Furthermore, once the change takes place, there is a temptation for the DM to dictate precisely what the now-NPC were does, but I find it far more entertaining to let the player roll a die on this d30 table from Telecanter, What You Did While You Were a Werewolf (as an aside, all of Telecanter's things are worth a look).  Granted, different weres should have their own tables (the werebear one will have something to do with giant bees and honey, or a mead brewery), but the inspiration and overlap begins here. 

If I were a better blogger, I would add a table or pdf covering one or more of the other weres, in Telecanter's style.

Bernie Wrightson

Unlike vampires, lycanthropic changes can be gradual in nature, and these changes leave the PC in the player's control.  The movie Wolf does this in fine fashion, regarding enhanced senses.  

Speaking of movies, the 1981 American Werewolf in London is worth watching, if only for how it treats lycanthropy. Seeing the ghosts of everyone he has slain in wolf form is just icing on the cake and the fodder for a one-on-one game, perhaps. Dog Soldiers is another great werewolf film.  These are the films that inspire my thinking.

So let the PCs get infected with lycanthropy, then make them fear the full moon, if only because other adventurers will hunt them down with fire, silver, and magic.

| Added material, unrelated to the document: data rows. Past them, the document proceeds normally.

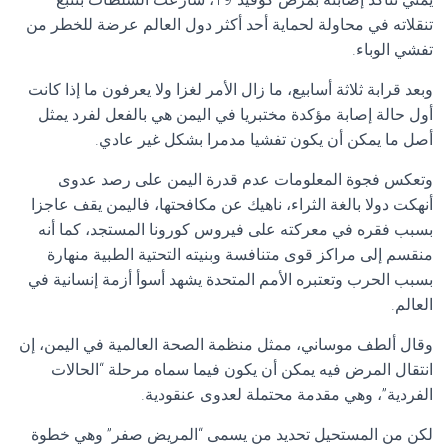
تنقلاته في محاولة لحماية أحد أكثر دول العالم عرضة للخطر من
تفشي الوباء.
وبعد قرابة ثلاثة أسابيع، ما زال الأمر لغزا ولا يعرفون ما إذا كانت
أول حالة إصابة مؤكدة مختبريا في اليمن هي بالفعل لفرد يمثل
أصل ما يمكن أن يكون تفشيا مدمرا بشكل غير عادي.
وتعكس فجوة المعلومات عدم قدرة اليمن على رصد عدوى
أنهكت دولا بالغة الثراء، ناهيك عن مكافحتها، فاليمن يقف عاجزا
بسبب فقره في معركته على فيروس كورونا المستجد، كما أنه
منقسم إلى مراكز قوى متنافسة وبنيته التحتية الطبية منهارة
بسبب الحرب وتعتبره الأمم المتحدة يشهد أسوأ أزمة إنسانية في
العالم.
وقال ألطف موساني، ممثل منظمة الصحة العالمية في اليمن، إن
انتقال المرض فيه يمكن أن يكون فيما سماه مرحلة “الحالات
الفردية”، وهي مقدمة محتملة لعدوى عنقودية.
لكن من المستحيل تحديد من يسمى “المريض صفر” وهي خطوة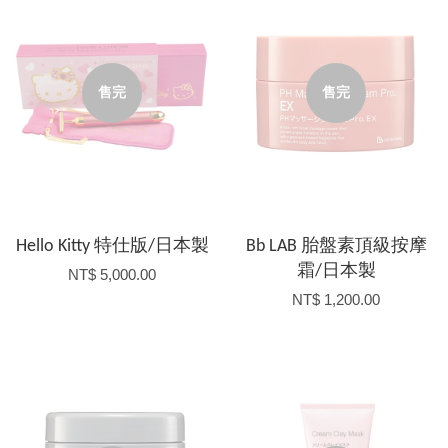
售完
售完
Hello Kitty 特仕版/日本製
Bb LAB 胎盤素頂級按摩
霜/日本製
NT$ 5,000.00
NT$ 1,200.00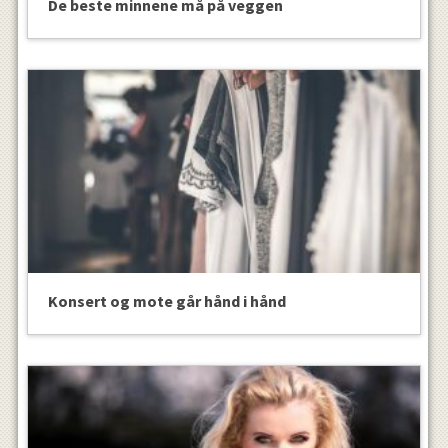
De beste minnene må på veggen
Konsert og mote går hånd i hånd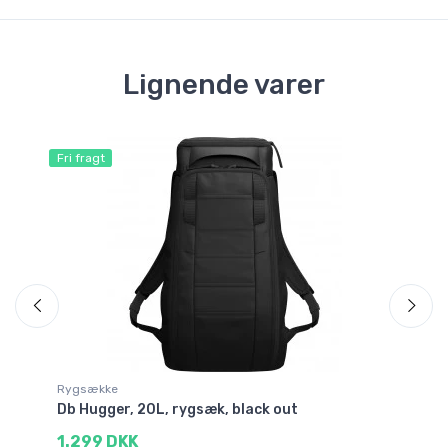
Lignende varer
Fri fragt
Fri
Rygsække
Ry
Db Hugger, 20L, rygsæk, black out
Db
1.299 DKK
1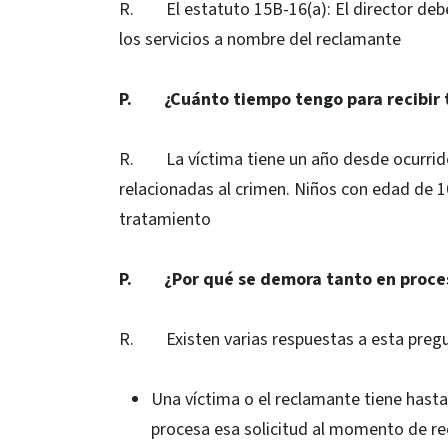
R. El estatuto 15B-16(a): El director deb
los servicios a nombre del reclamante
P. ¿Cuánto tiempo tengo para recibir t
R. La víctima tiene un año desde ocurrido e
relacionadas al crimen. Niños con edad de
tratamiento
P. ¿Por qué
se demora tanto en proce
R. Existen varias respuestas a esta pregu
Una víctima o el reclamante tiene hast
procesa esa solicitud al momento de re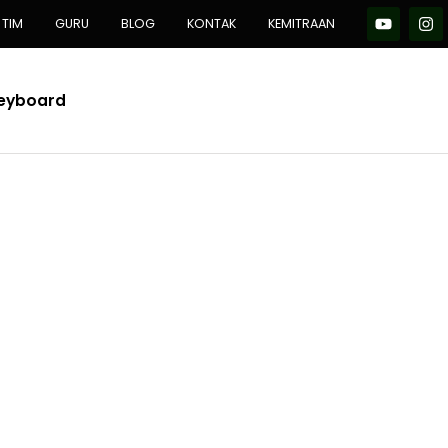
TIM
GURU
BLOG
KONTAK
KEMITRAAN
Keyboard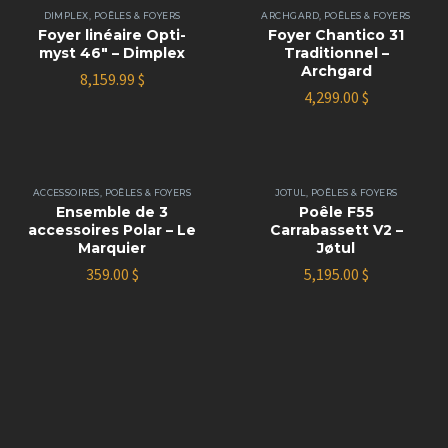
DIMPLEX
,
POÊLES & FOYERS
ARCHGARD
,
POÊLES & FOYERS
Foyer linéaire Opti-
Foyer Chantico 31
myst 46″ – Dimplex
Traditionnel –
Archgard
8,159.99
$
4,299.00
$
ACCESSOIRES
,
POÊLES & FOYERS
JOTUL
,
POÊLES & FOYERS
Ensemble de 3
Poêle F55
accessoires Polar – Le
Carrabassett V2 –
Marquier
Jøtul
359.00
$
5,195.00
$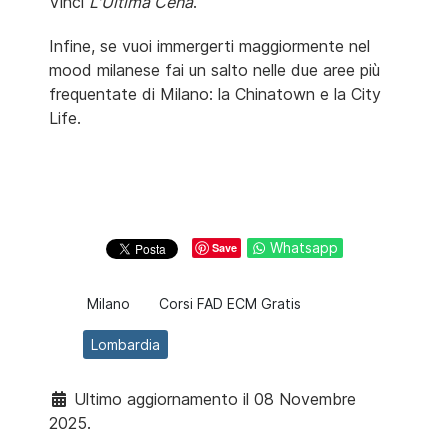
Vinci
L'Ultima Cena
.
Infine, se vuoi immergerti maggiormente nel
mood milanese fai un salto nelle due aree più
frequentate di Milano: la Chinatown e la City
Life.
Whatsapp
Save
Milano
Corsi FAD ECM Gratis
Lombardia
Ultimo aggiornamento il 08 Novembre
2025.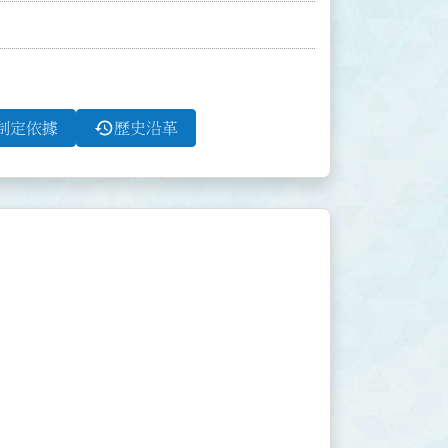
history
制定依據
歷史沿革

Skara Brae and its Megadungeon

Both vampirism and lycanthropy can spawn lots of in-game objectives and role-playing - putting down the friend-turned-monster or finding a cure, and temporarily binding the were-PC until the cure is effected can take several sessions, between research, acquisition of needs, and putting the needs to practice.  A simple Remove Curse is unlikely to cut it. 

Should the PCs feel they are too low-level to tackle a vampire or werewolf alone, perhaps due to vampiric level drain, the looming threat may span multiple sessions and result in all sorts of changes to Skara Brae itself.  If word gets out that the PCs are the cause and source of the current troubles, well, things will get interesting, indeed. 

I already intend for wererats to lair on the second and third levels, wereboar (loose) allies to the orcs throughout, and werewolves lurking as humans or wolf-people here and there.  I see weretigers (and devil swine) as being more interested in Skara Brae itself, although the wererats can be found in the city as well.  I'm unsure about the potentially friendly werebears, perhaps on the outskirts of town or in a cave near the surface, no doubt with giant bees nearby.  

Vampires will initially be bound and sealed away, but PCs being PCs, the vampires will be freed one by one.  They'll be freed because there is something about a sealed sarcophagus covered in warnings, yet radiating magic, that cries out to PCs to open.  Perhaps as a thank you, the vampire will only kill one or two of its rescuers before fleeing to Skara Brae proper.

How do my readers treat these magical maladies?